Melalui mata telanjang masyarakat di seluruh dunia dipertontonkan segala kesengsaraan dari saudara-saudara mereka di seluruh penjuru dunia apakah melalui gawai Sosial media, media elektronik dan media massa. Tentu tidak henti-hentinya hati ini menangis melihat semua peristiwa kemanusian tersebut.
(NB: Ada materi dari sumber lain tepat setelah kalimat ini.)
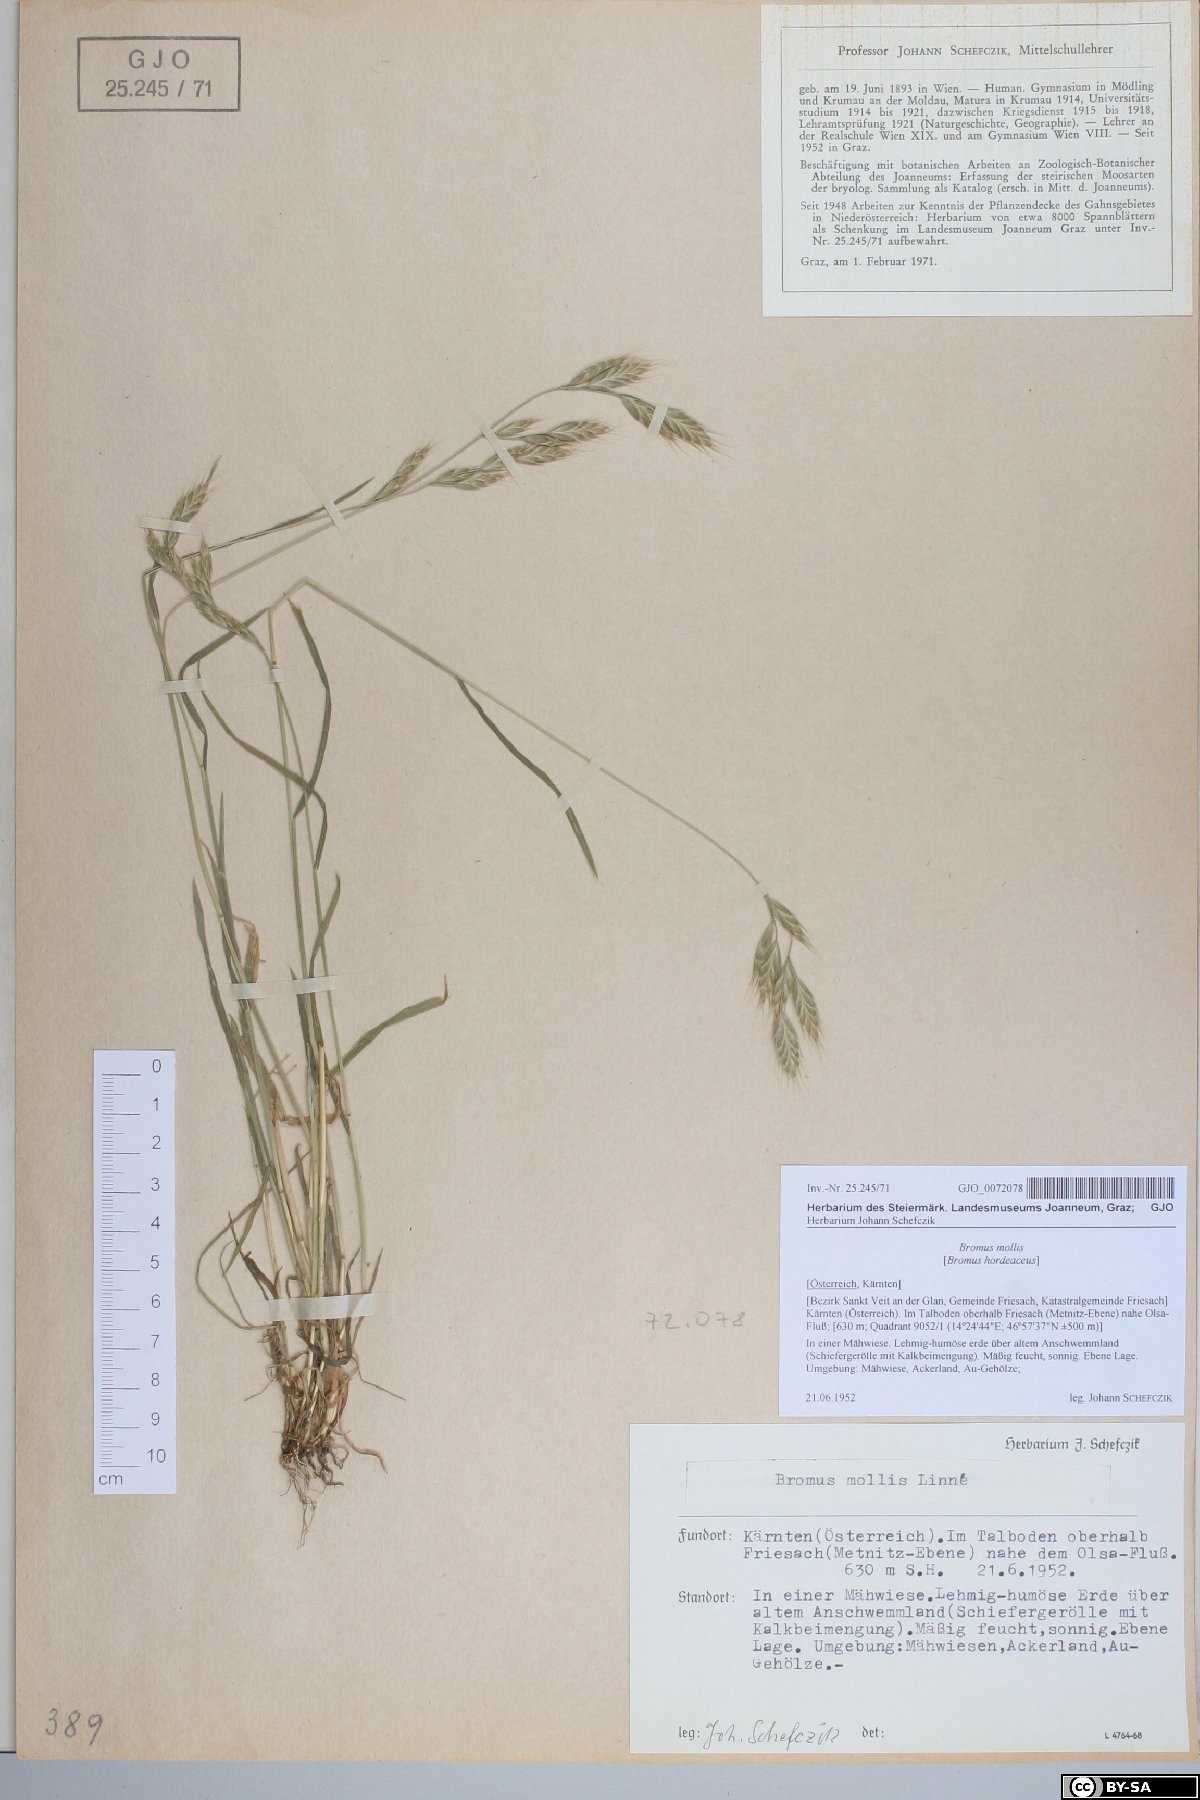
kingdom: Plantae
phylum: Tracheophyta
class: Liliopsida
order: Poales
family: Poaceae
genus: Bromus
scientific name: Bromus hordeaceus
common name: Soft brome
Turunan dari krisis tersebut berkelanjutan dari dengan lonjakan migrasi dimana masyarakat yang terdampak bencana kemanusian tersebut berupaya untuk meneyelamatkan diri mencari perlindungan dan keamanan negara-negara terdekat atau negara yang dirasa dapat memberikan perlindungan dan keamanan baginya dan orang tercinta mereka yang dikenal dengan sebutan Pengungsi/refugee.

Khusus untuk regional ASEAN bisa disaksikan masih berlanjutnya krisis kemanusia yang menimpa masyarakat Rohingya di Myanmar. Masyarakat Myanmar yang terampas haknya, terancam hidupnya, keluarga dan hidup orang yang dicintainya karena tidak lagi memiliki kekuatan dalam mempertahankan diri maupun berlindung dari beringasnya laras senjata api.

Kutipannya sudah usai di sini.